Facebook has been awarded
a patent for its Newsfeed--an innovation that continually displays updates and
information about users' friends. The patent may allow Facebook to
challenge other social networking sites in court who use similar technologies, causing tech pundits to worry that
competition and consumer choice may suffer. Still, others argue that the
patent is limited and won't have any major effect.
- A Perversion of the Patent System, writes Mike Masnick
at Techdirt: "Now we have a case where one company may have the right
to prevent others from doing what it makes perfect sense for them to
do. That's not what the patent system was designed to do at all.
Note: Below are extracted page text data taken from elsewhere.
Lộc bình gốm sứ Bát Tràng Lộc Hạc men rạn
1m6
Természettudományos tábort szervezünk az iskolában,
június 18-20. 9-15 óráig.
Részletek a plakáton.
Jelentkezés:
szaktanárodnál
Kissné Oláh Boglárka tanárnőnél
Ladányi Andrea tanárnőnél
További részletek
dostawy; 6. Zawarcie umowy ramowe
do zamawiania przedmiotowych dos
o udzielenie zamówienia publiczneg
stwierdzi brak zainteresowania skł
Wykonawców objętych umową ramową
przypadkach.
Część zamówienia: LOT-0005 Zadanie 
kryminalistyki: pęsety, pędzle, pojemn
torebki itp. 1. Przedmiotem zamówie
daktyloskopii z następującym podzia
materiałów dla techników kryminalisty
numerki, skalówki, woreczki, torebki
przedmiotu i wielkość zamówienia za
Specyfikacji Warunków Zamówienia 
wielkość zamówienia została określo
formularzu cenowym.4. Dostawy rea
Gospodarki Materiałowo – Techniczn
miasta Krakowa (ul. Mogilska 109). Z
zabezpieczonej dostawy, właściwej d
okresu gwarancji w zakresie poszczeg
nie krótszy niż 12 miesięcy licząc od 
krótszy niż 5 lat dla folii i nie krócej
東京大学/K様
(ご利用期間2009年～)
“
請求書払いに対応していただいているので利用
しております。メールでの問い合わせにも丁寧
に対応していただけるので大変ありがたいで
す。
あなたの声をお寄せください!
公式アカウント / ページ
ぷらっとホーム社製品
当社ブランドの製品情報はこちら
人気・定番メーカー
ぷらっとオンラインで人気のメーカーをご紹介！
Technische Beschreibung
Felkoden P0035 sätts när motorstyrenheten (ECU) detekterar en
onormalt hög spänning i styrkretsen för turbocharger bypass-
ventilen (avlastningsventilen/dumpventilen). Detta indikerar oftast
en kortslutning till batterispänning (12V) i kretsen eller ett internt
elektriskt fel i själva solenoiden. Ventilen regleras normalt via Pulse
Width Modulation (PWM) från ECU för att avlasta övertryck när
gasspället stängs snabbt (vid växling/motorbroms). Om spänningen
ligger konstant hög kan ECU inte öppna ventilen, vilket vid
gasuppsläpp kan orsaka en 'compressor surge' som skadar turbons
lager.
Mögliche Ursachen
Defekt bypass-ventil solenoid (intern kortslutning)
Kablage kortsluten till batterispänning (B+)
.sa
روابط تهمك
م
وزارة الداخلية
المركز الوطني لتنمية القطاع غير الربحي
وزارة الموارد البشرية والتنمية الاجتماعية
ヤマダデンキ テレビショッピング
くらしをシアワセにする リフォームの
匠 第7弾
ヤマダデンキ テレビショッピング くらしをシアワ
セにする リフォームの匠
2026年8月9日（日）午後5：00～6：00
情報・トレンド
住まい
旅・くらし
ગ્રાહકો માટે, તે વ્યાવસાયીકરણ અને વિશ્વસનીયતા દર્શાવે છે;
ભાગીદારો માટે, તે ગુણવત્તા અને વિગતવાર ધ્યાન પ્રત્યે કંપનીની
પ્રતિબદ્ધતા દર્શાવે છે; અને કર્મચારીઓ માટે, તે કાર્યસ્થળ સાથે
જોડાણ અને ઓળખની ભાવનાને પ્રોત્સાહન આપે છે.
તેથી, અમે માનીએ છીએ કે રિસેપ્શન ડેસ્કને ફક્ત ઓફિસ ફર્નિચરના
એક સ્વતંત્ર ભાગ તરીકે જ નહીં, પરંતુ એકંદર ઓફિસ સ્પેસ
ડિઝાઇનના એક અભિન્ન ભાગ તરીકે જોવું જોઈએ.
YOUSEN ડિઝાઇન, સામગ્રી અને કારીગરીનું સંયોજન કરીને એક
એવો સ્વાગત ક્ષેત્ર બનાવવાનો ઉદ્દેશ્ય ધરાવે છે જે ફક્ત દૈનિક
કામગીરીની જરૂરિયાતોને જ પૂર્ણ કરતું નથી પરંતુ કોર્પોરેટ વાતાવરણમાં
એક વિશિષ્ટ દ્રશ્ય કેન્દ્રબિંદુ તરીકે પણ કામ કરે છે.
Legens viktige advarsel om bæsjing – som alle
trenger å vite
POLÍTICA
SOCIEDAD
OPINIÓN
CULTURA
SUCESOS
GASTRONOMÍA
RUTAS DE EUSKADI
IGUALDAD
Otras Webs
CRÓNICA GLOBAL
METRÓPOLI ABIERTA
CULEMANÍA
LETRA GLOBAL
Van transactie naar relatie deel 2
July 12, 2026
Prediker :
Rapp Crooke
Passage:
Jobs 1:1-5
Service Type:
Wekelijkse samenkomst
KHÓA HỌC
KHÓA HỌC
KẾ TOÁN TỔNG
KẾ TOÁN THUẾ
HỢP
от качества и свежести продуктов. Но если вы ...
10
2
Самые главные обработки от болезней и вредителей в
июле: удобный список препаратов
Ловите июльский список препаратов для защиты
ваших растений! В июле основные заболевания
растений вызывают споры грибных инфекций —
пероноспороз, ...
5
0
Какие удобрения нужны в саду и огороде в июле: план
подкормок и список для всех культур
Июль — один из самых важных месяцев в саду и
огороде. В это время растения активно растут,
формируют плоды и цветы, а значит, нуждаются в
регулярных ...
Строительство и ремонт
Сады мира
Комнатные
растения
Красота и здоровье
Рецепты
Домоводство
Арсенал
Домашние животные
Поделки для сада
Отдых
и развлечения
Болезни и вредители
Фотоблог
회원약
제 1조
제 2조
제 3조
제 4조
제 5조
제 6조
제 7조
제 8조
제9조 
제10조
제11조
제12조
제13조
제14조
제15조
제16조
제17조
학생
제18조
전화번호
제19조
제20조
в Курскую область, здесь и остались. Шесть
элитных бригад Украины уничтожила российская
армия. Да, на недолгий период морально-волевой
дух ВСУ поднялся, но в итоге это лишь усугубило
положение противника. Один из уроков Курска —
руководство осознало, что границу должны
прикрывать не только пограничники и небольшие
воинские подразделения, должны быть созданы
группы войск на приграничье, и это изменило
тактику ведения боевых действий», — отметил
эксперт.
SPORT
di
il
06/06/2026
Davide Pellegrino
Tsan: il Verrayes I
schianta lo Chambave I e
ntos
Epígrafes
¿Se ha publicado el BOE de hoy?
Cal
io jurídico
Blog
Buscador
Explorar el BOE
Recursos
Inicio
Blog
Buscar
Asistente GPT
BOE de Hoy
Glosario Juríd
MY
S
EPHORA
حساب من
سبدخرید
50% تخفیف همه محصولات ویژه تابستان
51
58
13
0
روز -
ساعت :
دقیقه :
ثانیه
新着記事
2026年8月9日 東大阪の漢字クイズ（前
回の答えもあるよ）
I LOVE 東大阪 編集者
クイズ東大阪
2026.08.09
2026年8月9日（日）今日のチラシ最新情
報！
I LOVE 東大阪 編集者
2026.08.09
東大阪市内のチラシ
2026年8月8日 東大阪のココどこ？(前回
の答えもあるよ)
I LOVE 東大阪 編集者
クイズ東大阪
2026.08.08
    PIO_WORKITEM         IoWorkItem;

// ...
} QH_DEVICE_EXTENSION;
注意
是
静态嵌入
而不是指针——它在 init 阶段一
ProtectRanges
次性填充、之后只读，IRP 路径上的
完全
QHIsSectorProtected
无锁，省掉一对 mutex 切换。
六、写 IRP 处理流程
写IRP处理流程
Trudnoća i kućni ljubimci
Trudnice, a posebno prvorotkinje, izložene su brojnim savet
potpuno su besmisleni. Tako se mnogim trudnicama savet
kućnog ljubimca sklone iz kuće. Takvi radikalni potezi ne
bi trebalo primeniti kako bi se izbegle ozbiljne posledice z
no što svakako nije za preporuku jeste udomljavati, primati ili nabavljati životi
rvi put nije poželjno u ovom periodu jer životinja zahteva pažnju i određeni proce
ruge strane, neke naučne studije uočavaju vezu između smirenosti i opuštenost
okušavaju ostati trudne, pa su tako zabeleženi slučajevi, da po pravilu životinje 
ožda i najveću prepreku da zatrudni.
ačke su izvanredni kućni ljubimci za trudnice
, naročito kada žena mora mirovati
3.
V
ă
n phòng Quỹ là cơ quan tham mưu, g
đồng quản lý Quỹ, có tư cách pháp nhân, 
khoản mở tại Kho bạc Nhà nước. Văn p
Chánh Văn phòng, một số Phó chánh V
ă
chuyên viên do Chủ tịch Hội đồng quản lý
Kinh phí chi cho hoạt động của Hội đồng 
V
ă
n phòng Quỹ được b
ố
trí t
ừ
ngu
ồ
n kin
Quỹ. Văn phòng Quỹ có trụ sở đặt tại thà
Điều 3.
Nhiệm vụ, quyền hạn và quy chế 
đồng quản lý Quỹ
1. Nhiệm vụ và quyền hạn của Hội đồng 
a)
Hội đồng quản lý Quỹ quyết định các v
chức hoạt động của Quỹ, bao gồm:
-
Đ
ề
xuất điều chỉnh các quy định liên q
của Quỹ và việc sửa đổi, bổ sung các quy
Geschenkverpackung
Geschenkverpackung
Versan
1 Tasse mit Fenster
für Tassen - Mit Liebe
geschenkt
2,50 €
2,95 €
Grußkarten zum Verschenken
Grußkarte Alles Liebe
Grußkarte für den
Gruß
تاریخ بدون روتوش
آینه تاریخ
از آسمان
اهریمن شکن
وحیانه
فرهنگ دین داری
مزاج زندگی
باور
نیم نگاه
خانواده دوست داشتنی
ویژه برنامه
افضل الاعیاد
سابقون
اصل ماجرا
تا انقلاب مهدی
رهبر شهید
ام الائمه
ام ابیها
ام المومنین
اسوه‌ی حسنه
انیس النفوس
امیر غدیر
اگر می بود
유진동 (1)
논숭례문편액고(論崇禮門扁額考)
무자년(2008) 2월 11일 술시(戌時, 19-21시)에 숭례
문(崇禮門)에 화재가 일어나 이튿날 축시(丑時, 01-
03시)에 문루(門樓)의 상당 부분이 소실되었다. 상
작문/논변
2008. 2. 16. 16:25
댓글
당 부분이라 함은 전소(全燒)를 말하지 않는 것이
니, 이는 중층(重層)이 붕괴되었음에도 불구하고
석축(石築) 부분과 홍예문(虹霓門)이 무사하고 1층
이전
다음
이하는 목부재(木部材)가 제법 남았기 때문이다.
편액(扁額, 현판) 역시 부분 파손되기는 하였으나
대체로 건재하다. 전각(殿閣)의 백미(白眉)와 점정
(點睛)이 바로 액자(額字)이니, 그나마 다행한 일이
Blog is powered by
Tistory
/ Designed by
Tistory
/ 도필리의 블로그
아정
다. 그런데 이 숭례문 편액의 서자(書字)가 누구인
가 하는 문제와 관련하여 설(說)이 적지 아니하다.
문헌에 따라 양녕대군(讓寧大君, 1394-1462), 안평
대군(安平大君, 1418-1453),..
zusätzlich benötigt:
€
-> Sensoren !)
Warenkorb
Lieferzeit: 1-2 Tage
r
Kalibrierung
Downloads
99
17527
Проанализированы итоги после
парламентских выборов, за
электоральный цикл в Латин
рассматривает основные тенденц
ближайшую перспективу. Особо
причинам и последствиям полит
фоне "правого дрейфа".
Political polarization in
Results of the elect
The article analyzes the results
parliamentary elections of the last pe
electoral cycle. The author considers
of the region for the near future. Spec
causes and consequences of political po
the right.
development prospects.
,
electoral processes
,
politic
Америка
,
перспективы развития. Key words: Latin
A
patent like this should never have been approved at all, as it serves
no useful purpose in 'promoting the progress' and seems to go against
everything that the patent system is supposed to do."
- This Is a Very Big Deal, writes Marshall Kirkpatrick
at ReadWriteWeb: "LinkedIn contacts making new connections or
changing their jobs would be the most immediate example that comes to
mind. If offering a stream of updates of the non-status messages of
friends is something Facebook alone could deliver, that would be a
major loss for the rest of the social web."
- 'Stop Freaking Out,' writes Henry Blodget
at Business Insider: "Here's what it means: At worst, these companies
will have to pay Facebook some money ... Google, you may recall, was
eventually found to be violating Overture's patent on bidding for
keyword search terms. Unlike Facebook's newsfeed, this was Google's
primary business and revenue stream. And the situation was eventually
resolved not with a dissolution of Google but with a meaningful (but
not debilitating) payment to Yahoo, which had acquired Overture."
- This Patent Is Limited, writes Nick O'Neill
at All Facebook: "It appears that this patent surrounds implicit
actions. This means status updates, which is what Twitter is based on,
are not part of this patent. Instead, this is about stories about the
actions of a user’s friends. While still significant, the implications
for competing social networks may be less substantial."